IOW, after a couple seconds' work here, I got nothing except to pile on and say that the man's entire HOF case is in that gobsmackingly amazing RField column. It's just a shame, as snapper says, that Jones turned so young into something so at odds with his initial image. It's as if Nolan Ryan had turned into a slow groundball pitcher and hung around throwing late-inning forkballs in relief for a few years after 30 and then vanished.
So that is what this has to do with Frank Tanana ...
Uh, late 20s Andruw was not exactly the svelt young guy he came up as. Every single year, there were articles about his balooning ass, or how much he loved his momma's home cooking in the off-season. And he was still great. Then he got even fatter and had knee problems.
Ok, but I don't get where that's coming from. His defensive stats don't say that he's an order of magnitude above everyone else or something crazy. His peak numbers fall right in line with other elite CFs of his era. Just look at the single season leaderboard.
They aren't saying that at all. His peaks are in line with other peak CFs of his era. The difference is that he was able to maintain that level for much longer and much more consistently. Both White and Jones (and Erstad and Bourn and Griffey and Puckett) have gotten into that +30 range at their best.

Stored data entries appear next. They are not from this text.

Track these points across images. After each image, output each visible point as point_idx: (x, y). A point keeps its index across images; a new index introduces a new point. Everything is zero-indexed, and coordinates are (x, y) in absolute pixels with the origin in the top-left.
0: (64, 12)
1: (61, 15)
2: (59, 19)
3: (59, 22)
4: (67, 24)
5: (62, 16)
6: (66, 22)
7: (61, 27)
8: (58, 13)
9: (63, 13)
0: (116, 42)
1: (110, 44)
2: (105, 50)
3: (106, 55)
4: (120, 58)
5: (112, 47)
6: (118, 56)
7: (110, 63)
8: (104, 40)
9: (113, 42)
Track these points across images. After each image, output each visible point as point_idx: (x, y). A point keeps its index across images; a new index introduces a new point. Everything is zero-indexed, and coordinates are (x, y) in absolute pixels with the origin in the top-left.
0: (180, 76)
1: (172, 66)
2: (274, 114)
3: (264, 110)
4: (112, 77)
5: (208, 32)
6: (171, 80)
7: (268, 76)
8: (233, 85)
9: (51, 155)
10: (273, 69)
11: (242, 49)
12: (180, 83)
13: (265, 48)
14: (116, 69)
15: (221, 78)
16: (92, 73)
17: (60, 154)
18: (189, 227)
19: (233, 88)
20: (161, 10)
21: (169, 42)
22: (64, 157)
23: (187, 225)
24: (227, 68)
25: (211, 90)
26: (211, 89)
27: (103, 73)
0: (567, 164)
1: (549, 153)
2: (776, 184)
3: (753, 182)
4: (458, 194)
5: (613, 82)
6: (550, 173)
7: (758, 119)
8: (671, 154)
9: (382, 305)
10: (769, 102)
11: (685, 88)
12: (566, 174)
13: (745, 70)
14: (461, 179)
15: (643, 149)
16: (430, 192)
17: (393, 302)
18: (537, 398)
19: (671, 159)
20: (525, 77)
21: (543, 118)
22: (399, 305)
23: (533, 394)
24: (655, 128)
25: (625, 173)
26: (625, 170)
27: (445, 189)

What separates Andruw is that he was able to stay a +20 guy through his late twenties when he grew a second butt and lost a step or three, due in large part to his fantastic defensive instincts.
We don't have great defensive stats for old guys like Mays; the underlying data just isn't good enough. But that doesn't make the stats for recent guys wrong (though, of course, as with all D stats, they could be); it just means the older guys might be underrated a bit.

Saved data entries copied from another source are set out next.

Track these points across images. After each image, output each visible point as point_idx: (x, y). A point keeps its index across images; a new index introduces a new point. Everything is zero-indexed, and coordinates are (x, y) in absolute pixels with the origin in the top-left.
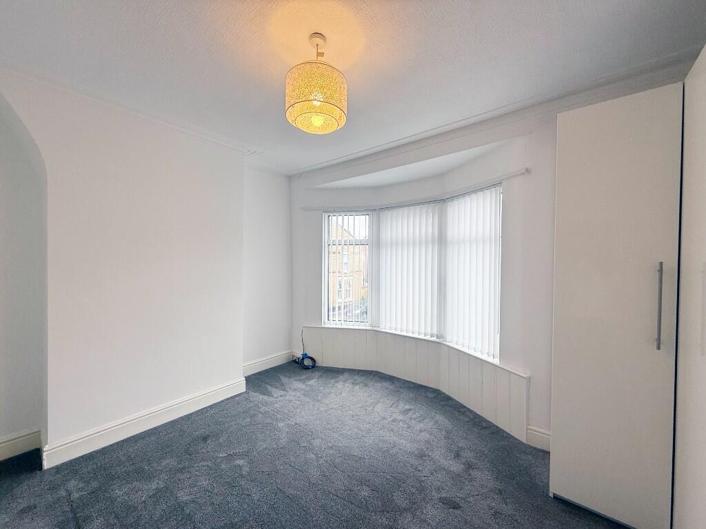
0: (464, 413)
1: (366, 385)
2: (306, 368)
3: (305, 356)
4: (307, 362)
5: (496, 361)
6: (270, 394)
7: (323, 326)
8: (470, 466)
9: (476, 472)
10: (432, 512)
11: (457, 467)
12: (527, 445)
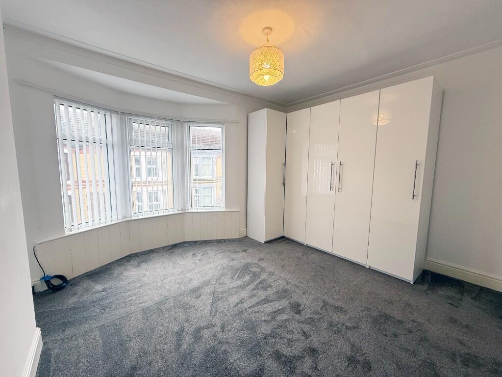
3: (46, 279)
8: (245, 251)
9: (248, 251)
10: (263, 264)
11: (244, 254)
12: (240, 238)
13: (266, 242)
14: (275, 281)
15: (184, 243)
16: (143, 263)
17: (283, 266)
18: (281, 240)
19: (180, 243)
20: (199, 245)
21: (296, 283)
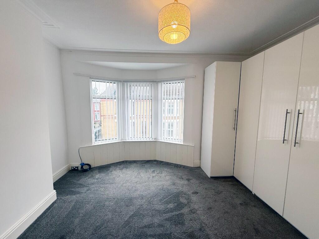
0: (170, 165)
1: (127, 168)
2: (85, 171)
3: (83, 165)
4: (85, 167)
5: (182, 143)
6: (79, 193)
7: (93, 144)
8: (188, 180)
9: (191, 181)
10: (194, 198)
11: (186, 182)
12: (193, 167)
13: (212, 178)
14: (191, 220)
15: (155, 161)
16: (125, 168)
17: (211, 208)
18: (229, 180)
19: (152, 160)
20: (162, 165)
21: (210, 233)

You realize that's not too far off the major league average, right? The batting average is deplorable, but we don't care about batting average once we know OBP and SLG (HOF voters probably do though). With the exception of the Dodgers year (which is really inexplicable) Andruw was roughly an average player overall over the last 4 years of his career. He actually hit very well with the Rangers and his first year with the Yankees.

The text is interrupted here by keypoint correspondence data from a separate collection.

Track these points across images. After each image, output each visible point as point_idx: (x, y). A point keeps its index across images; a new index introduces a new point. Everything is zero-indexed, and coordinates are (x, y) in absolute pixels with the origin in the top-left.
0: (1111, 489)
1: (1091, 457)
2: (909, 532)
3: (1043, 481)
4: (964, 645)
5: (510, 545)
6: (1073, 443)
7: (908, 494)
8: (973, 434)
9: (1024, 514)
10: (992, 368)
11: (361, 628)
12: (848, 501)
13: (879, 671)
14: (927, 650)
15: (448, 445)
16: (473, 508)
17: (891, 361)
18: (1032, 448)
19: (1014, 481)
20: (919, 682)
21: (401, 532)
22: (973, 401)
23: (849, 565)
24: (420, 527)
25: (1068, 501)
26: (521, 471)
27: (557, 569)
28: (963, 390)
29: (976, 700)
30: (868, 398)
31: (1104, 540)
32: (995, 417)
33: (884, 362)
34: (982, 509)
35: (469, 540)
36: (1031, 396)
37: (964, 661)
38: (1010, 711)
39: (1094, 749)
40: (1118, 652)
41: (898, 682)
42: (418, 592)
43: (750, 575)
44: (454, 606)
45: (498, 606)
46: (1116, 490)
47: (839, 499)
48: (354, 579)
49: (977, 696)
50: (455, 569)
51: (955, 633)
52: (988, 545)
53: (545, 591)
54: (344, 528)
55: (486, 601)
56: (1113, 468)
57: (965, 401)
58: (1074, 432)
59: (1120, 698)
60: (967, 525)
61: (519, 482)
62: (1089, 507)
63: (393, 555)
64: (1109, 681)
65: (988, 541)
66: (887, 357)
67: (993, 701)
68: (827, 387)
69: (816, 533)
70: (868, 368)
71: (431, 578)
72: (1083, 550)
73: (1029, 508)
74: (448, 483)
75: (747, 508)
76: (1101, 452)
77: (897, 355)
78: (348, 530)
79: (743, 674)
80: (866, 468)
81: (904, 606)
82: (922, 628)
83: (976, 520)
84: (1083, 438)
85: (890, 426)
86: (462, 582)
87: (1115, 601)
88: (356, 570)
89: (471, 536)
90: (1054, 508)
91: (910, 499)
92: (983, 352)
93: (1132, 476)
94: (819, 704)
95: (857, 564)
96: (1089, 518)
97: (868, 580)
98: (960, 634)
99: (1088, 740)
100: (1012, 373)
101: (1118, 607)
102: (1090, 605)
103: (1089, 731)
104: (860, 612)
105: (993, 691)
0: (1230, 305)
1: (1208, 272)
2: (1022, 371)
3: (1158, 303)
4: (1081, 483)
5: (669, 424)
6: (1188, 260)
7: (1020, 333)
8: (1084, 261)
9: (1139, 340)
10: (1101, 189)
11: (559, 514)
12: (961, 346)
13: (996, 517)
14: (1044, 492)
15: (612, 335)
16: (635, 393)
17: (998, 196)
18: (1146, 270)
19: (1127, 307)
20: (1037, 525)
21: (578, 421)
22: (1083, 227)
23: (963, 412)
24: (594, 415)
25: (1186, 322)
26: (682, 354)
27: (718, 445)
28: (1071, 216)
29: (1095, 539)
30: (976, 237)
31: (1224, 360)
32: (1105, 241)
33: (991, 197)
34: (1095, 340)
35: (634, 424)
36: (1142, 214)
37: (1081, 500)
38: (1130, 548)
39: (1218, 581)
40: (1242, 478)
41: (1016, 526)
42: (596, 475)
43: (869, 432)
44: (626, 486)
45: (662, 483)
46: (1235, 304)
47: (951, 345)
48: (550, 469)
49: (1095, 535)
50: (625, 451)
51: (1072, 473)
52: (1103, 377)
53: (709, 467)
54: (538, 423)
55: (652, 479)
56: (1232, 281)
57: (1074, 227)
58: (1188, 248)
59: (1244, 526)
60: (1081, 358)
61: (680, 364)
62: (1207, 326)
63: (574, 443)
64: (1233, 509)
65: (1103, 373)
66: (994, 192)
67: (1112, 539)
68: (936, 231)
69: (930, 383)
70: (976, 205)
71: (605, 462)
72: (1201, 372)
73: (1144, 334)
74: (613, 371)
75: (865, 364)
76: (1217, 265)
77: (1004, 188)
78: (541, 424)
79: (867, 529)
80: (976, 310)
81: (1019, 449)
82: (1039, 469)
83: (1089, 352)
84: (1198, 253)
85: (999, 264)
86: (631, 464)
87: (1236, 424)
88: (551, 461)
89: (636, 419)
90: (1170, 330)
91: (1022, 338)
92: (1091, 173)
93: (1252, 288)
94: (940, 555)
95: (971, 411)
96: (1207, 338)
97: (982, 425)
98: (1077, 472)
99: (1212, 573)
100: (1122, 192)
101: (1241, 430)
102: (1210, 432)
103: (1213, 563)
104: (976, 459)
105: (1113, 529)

IMO, Jones is with Beltran and Jimmy Ed. Andruw and Jimmy are practically the same player with highly regarded defense, a great peak and a swift decline. That might be the biggest thing hurting him as no voter is likely to vote in all three of those guys and there might be vote splitting. I suppose Beltran could make himself a lock with a few more good seasons and he might be able to avoid the log jam.
So he's definitely a solid candidate to me, ahead of many guys currently in the HOF, but obviously his odds of getting in are long.
Or maybe it's that fat players who don't condition themselves at all suffer steep declines in defense. Does anyone have WOWY numbers for Jones? That's what we should be using for career defense anyway.
I agree that Andruw is not 10 runs per season better than Mays, but as Barnaby says I think it's much more likely the problem is with Mays' defensive numbers, not Jones'.